[Description of the task]:
Every record has to be written out exactly, with no line missing.

[Source information]:

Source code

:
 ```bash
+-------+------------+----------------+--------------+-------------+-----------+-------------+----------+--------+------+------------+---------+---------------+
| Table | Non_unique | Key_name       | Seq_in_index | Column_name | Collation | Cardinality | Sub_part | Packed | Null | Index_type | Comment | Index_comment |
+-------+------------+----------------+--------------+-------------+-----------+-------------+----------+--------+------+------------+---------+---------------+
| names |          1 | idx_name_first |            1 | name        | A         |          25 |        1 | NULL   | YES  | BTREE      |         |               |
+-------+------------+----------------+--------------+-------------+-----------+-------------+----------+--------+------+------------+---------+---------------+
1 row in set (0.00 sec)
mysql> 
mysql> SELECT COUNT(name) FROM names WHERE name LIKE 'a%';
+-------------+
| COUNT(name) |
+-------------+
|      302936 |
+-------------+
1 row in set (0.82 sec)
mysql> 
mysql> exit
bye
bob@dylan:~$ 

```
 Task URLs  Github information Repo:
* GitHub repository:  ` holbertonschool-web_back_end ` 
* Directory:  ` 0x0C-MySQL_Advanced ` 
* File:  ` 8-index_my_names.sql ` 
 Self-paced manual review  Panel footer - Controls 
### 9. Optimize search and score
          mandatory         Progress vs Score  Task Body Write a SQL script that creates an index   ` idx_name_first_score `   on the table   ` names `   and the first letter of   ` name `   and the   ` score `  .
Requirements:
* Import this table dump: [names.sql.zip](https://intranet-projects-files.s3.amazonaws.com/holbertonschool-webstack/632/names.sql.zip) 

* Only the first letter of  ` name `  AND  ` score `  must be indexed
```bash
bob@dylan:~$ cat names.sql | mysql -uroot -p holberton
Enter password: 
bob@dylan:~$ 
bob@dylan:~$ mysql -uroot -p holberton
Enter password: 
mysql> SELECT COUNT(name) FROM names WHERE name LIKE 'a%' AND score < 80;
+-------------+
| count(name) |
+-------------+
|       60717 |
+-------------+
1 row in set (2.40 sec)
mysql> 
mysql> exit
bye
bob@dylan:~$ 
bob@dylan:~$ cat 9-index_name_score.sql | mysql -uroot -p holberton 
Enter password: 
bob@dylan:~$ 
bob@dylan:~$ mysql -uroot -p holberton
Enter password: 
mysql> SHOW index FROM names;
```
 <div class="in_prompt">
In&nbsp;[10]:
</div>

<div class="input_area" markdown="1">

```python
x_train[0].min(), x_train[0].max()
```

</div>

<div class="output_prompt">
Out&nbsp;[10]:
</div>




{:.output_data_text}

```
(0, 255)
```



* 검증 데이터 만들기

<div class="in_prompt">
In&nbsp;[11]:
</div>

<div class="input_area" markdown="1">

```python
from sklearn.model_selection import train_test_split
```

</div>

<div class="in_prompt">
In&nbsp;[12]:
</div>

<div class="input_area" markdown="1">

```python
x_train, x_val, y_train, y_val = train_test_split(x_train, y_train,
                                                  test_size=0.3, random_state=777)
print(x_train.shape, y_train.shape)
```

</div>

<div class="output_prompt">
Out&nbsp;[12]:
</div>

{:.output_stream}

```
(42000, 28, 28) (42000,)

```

[Final answer]:
Source code

:
 ```bash
+-------+------------+----------------+--------------+-------------+-----------+-------------+----------+--------+------+------------+---------+---------------+
| Table | Non_unique | Key_name       | Seq_in_index | Column_name | Collation | Cardinality | Sub_part | Packed | Null | Index_type | Comment | Index_comment |
+-------+------------+----------------+--------------+-------------+-----------+-------------+----------+--------+------+------------+---------+---------------+
| names |          1 | idx_name_first |            1 | name        | A         |          25 |        1 | NULL   | YES  | BTREE      |         |               |
+-------+------------+----------------+--------------+-------------+-----------+-------------+----------+--------+------+------------+---------+---------------+
1 row in set (0.00 sec)
mysql> 
mysql> SELECT COUNT(name) FROM names WHERE name LIKE 'a%';
+-------------+
| COUNT(name) |
+-------------+
|      302936 |
+-------------+
1 row in set (0.82 sec)
mysql> 
mysql> exit
bye
bob@dylan:~$ 

```
 Task URLs  Github information Repo:
* GitHub repository:  ` holbertonschool-web_back_end ` 
* Directory:  ` 0x0C-MySQL_Advanced ` 
* File:  ` 8-index_my_names.sql ` 
 Self-paced manual review  Panel footer - Controls 
### 9. Optimize search and score
          mandatory         Progress vs Score  Task Body Write a SQL script that creates an index   ` idx_name_first_score `   on the table   ` names `   and the first letter of   ` name `   and the   ` score `  .
Requirements:
* Import this table dump: [names.sql.zip](https://intranet-projects-files.s3.amazonaws.com/holbertonschool-webstack/632/names.sql.zip) 

* Only the first letter of  ` name `  AND  ` score `  must be indexed
```bash
bob@dylan:~$ cat names.sql | mysql -uroot -p holberton
Enter password: 
bob@dylan:~$ 
bob@dylan:~$ mysql -uroot -p holberton
Enter password: 
mysql> SELECT COUNT(name) FROM names WHERE name LIKE 'a%' AND score < 80;
+-------------+
| count(name) |
+-------------+
|       60717 |
+-------------+
1 row in set (2.40 sec)
mysql> 
mysql> exit
bye
bob@dylan:~$ 
bob@dylan:~$ cat 9-index_name_score.sql | mysql -uroot -p holberton 
Enter password: 
bob@dylan:~$ 
bob@dylan:~$ mysql -uroot -p holberton
Enter password: 
mysql> SHOW index FROM names;
```
 <div class="in_prompt">
In&nbsp;[10]:
</div>

<div class="input_area" markdown="1">

```python
x_train[0].min(), x_train[0].max()
```

</div>

<div class="output_prompt">
Out&nbsp;[10]:
</div>




{:.output_data_text}

```
(0, 255)
```



* 검증 데이터 만들기

<div class="in_prompt">
In&nbsp;[11]:
</div>

<div class="input_area" markdown="1">

```python
from sklearn.model_selection import train_test_split
```

</div>

<div class="in_prompt">
In&nbsp;[12]:
</div>

<div class="input_area" markdown="1">

```python
x_train, x_val, y_train, y_val = train_test_split(x_train, y_train,
                                                  test_size=0.3, random_state=777)
print(x_train.shape, y_train.shape)
```

</div>

<div class="output_prompt">
Out&nbsp;[12]:
</div>

{:.output_stream}

```
(42000, 28, 28) (42000,)

```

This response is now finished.